Requirement: Starting at the top of the records below, write out each line exactly as it stands, stopping after the line with "the tree at (0, 8, 39, 50), 190.90"; exclude the pictures.

Data for analysis:
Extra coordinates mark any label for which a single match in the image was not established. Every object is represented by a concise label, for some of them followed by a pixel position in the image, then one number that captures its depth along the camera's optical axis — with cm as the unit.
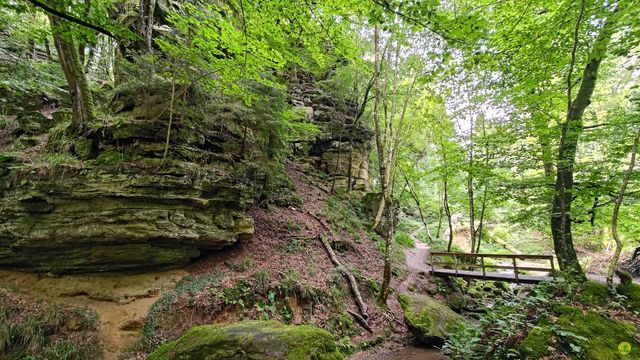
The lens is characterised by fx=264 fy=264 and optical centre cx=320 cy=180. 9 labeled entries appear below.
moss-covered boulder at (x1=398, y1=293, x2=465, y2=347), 730
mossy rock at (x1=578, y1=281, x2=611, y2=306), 523
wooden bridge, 1019
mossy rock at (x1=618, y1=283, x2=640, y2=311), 509
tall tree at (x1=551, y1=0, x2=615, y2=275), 685
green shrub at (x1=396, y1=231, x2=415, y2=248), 1755
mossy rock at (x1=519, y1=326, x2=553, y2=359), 404
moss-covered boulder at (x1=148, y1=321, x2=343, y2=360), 318
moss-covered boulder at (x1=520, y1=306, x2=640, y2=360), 394
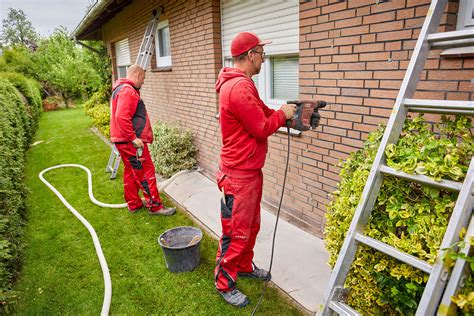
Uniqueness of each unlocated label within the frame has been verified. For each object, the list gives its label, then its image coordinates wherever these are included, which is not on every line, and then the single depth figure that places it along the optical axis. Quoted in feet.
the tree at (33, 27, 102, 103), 85.30
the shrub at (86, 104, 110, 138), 36.35
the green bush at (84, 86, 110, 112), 47.88
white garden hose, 10.10
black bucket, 10.88
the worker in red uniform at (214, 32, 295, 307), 8.16
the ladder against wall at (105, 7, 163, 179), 22.44
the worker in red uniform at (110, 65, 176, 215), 14.85
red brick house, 7.98
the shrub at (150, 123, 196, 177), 19.83
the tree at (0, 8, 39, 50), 190.90
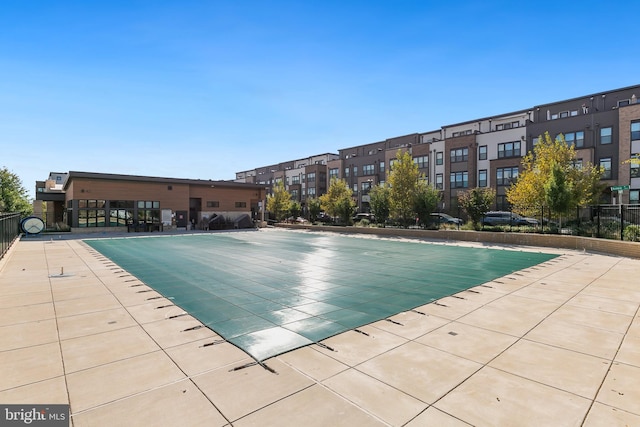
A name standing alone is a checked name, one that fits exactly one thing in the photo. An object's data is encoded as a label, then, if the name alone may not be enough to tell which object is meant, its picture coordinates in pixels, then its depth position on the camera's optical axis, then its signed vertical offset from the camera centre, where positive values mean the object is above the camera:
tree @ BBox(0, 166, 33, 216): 53.34 +3.18
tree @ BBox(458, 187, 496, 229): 25.52 -0.09
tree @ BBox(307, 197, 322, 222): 44.66 -0.35
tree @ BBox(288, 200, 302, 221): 48.59 -0.50
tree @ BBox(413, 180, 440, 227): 28.62 +0.04
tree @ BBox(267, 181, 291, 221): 47.75 +0.42
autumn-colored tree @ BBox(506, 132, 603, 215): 22.36 +1.56
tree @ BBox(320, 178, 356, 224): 37.00 +0.39
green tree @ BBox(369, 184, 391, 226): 32.59 +0.08
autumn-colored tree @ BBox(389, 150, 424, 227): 30.66 +1.72
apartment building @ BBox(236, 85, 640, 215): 34.62 +7.58
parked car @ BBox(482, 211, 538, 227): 32.44 -1.77
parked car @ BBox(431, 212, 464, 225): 29.08 -1.77
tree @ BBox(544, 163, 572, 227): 20.81 +0.61
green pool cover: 6.58 -2.41
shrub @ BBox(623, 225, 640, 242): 16.56 -1.66
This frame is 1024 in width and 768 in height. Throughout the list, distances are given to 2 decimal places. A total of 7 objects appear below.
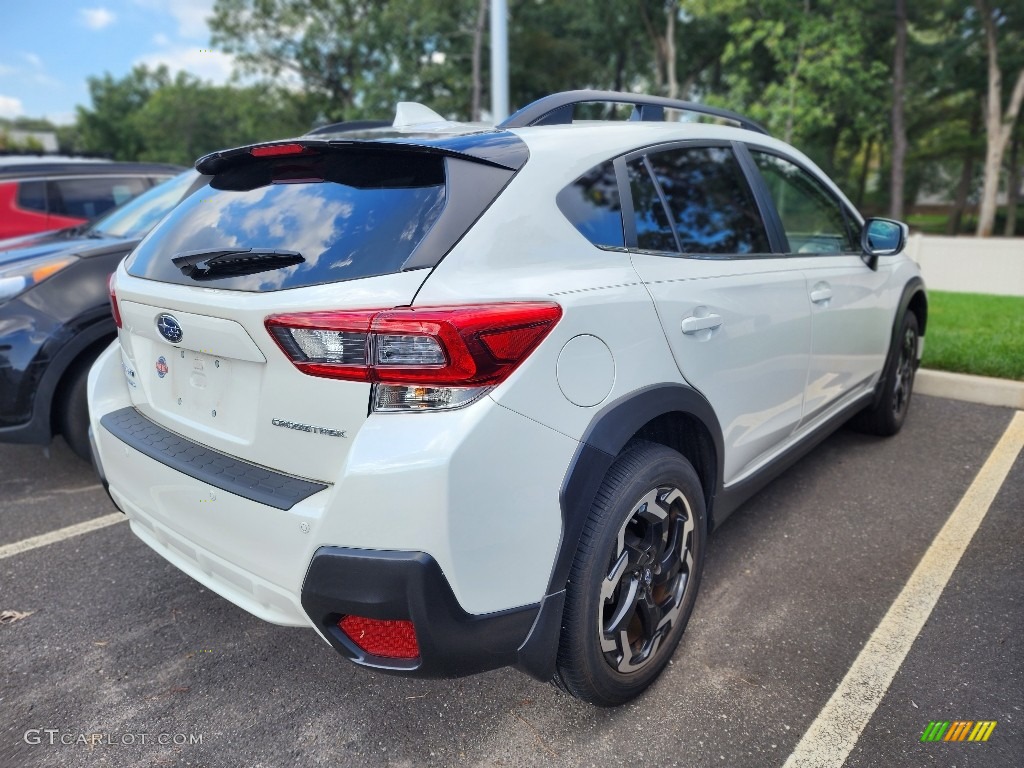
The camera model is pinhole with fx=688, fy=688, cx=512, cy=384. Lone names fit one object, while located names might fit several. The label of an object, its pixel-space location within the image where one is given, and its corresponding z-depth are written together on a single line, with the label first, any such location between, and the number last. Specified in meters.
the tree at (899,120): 17.06
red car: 5.81
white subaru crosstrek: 1.56
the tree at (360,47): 24.59
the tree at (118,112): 60.62
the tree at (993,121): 19.45
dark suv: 3.33
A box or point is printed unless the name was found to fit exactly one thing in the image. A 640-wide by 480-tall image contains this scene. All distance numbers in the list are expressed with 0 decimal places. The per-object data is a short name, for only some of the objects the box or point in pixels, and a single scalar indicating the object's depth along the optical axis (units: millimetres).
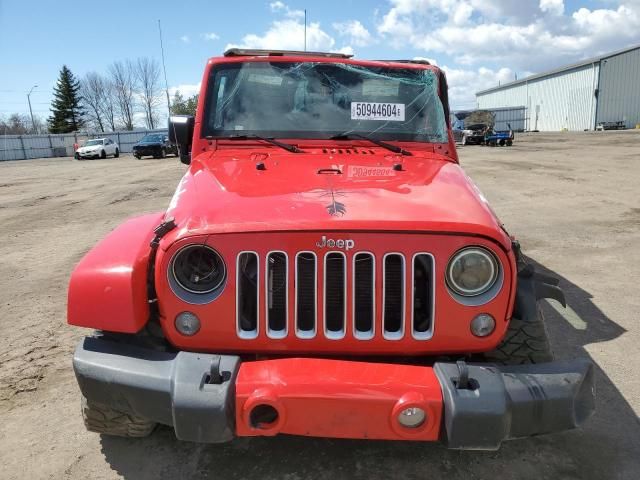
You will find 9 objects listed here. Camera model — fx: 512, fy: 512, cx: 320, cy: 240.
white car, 34219
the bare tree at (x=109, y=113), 71756
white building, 52625
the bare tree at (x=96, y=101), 70394
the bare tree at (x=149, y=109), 68375
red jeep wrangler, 2027
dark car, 30938
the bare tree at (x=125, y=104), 71125
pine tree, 62281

Exercise solution:
Extra coordinates mark any label for which a single match in the image was not established. Every object is represented by a concise label, for some of them followed by a pixel position in the image, then one number that captures its depth along the camera's optical axis — with cm as the unit.
The lens is characterised by fx=264 fy=264 and optical centre cx=320 cy=180. 9 labeled entries appear below.
moss-covered boulder at (x1=398, y1=293, x2=465, y2=347), 730
mossy rock at (x1=578, y1=281, x2=611, y2=306), 523
wooden bridge, 1019
mossy rock at (x1=618, y1=283, x2=640, y2=311), 509
tall tree at (x1=551, y1=0, x2=615, y2=275), 685
green shrub at (x1=396, y1=231, x2=415, y2=248), 1755
mossy rock at (x1=519, y1=326, x2=553, y2=359), 404
moss-covered boulder at (x1=148, y1=321, x2=343, y2=360), 318
moss-covered boulder at (x1=520, y1=306, x2=640, y2=360), 394
Uniqueness of each unlocated label within the frame has been verified. For each object, the list gives its label, then its image coordinates wherever these are included, which is not on every line, and then the single depth figure that places it along the optical axis. Quoted in feet.
the tree at (33, 27, 102, 103), 85.30
the shrub at (86, 104, 110, 138), 36.35
the green bush at (84, 86, 110, 112), 47.88
white garden hose, 10.10
black bucket, 10.88
the worker in red uniform at (214, 32, 295, 307), 8.16
the ladder against wall at (105, 7, 163, 179), 22.44
the worker in red uniform at (110, 65, 176, 215), 14.85
red brick house, 7.98
the shrub at (150, 123, 196, 177), 19.83
the tree at (0, 8, 39, 50), 190.90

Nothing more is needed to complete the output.